Arkadaş! Âlem-i bekaya delâlet eden berâhinden maadâ, arkasında saflar teşkil edip dualarına bir ağızdan "Âmin! Âmin!" söyleyen enbiya, evliya, sıddikîn imamları, Mahbub-u Ezelînin Habib-i Ekremi Muhammed Aleyhissalâtü Vesselâmın tazarruatı, duaları, âlem-i bekada insanın bekasına pek büyük burhan ve kâfi bir vesiledir. Çünkü, kâinatı serâpâ istilâ eden şu hüsünler, güzellikler, cemaller, kemaller, o Habibin tazarruatını işitmemek veya kabul etmemek kadar çirkin, kabih, kusur, naks addedilecek birşeye müsaade eder mi? Cenab-ı Hak bütün nekaisten, çirkin şeylerden münezzeh, müberrâ değil midir? Elbette münezzehtir.
İ'lem eyyühe'l-aziz! Cenab-ı Hakkın verdiği nimetleri söyleyip ilân ve tahdis-i nimet etmek, bazan gurura ve kibre incirar eder. Tevazu kastıyla da o nimetleri ketmetmek iyi değildir. Binaenaleyh, ifrat ve tefritten kurtulmak için istikamet mizanına müracaat edilmeli. Şöyle ki:
Herbir nimetin iki veçhi vardır. Bir veçhi insana aittir ki, insanı tezyin eder, medar-ı lezzeti olur. Halk içinde temayüze sebep olur. Mucib-i fahr olur, sarhoş olur. Mâlik-i Hakikîyi unutur. En nihayet kibir ve gurur kuyusuna düşürtür.
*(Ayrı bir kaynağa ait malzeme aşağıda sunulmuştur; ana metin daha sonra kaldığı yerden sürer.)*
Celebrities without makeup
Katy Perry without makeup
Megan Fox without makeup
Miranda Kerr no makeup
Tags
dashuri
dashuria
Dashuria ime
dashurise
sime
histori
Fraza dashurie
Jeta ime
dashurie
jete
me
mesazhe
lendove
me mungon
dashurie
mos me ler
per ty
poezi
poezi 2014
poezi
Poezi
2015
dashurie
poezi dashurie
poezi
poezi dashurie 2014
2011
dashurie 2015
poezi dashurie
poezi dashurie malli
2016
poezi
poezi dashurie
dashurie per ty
İkinci veçhi ise, in'am edene bakar ki, keremini izhar, derece-i rahmetini ilân, in'âmını ifşa, esmâsına şehadet eder. Binaenaleyh, tevazu, ancak birinci vecihte tevazu olabilir. Ve illâ küfranı tazammun etmiş olur. Tahdis-i nimet dahi, ikinci vecihle mânevî bir şükür olmakla memduh olur. Yoksa, kibir ve gururu tazammun ettiğinden mezmumdur. Tevazu ile tahdis-i nimet, şöylece bir içtimâları var:
Bir adam hediye olarak bir palto birisine veriyor. Paltoyu giyen adama, başka bir adam "Ne kadar güzel oldun" dediğine karşı, "Güzellik paltonundur" dediği zaman, tevazuyla tahdis-i nimeti cem etmiş olur.
İ'lem eyyühe'l-aziz! Ücret alındığı zaman veya mükâfat tevzi edildiği vakit, rekabet, kıskançlık mikrobu oynamaya başlar. Fakat iş zamanında, hizmet vaktinde o mikrobun haberi olmuyor. Hattâ tembel olan adam çalışkanı sever. Zayıf olan, kavîyi takdir ve tahsin eder. Fakat çalışmasını ister ki, iş hafif olsun, zahmetten kurtulsun.
Dünya da umur-u dîniyeye ve a'mâl-i âhirete iş ve hizmet için kurulmuş bir fabrika olduğu cihetle ve o fabrika içerisinde işlenen ve yapılan ibadetlerin semeresi öteki âlemde göründüğüne nazaran, ibadetlerde rekabet edilmemelidir. Olduğu takdirde ihlâsı kaybolur. Ve o rekabeti yapan, halkın takdir ve tahsinleri gibi dünyevî bir mükâfatı düşünür. Zavallı düşünmüyor ki, o düşünceyle amelini adem-i ihlâsla iptal eder. Çünkü, sevap itâsında ve ücret aldığında, nâsı Rabb-i Nâsa şerik yapar ve halkın nefretlerine hedef olur.
İ'lem eyyühe'l-aziz! Keramet ile istidraç mânen birbirine mübayindir. Zira keramet, mucize gibi, Allah'ın fiilidir. Ve o keramet sahibi de kerametin Allah'tan olduğunu bilir ve Allah'ın kendisine hâmi ve rakîb olduğunu da bilir. Tevekkül ve yakîni de fazlalaşır. Lâkin, bazan Allah'ın izniyle kerametlerine şuuru olur, bazan olmaz. Evlâ ve eslemi de bu kısımdır.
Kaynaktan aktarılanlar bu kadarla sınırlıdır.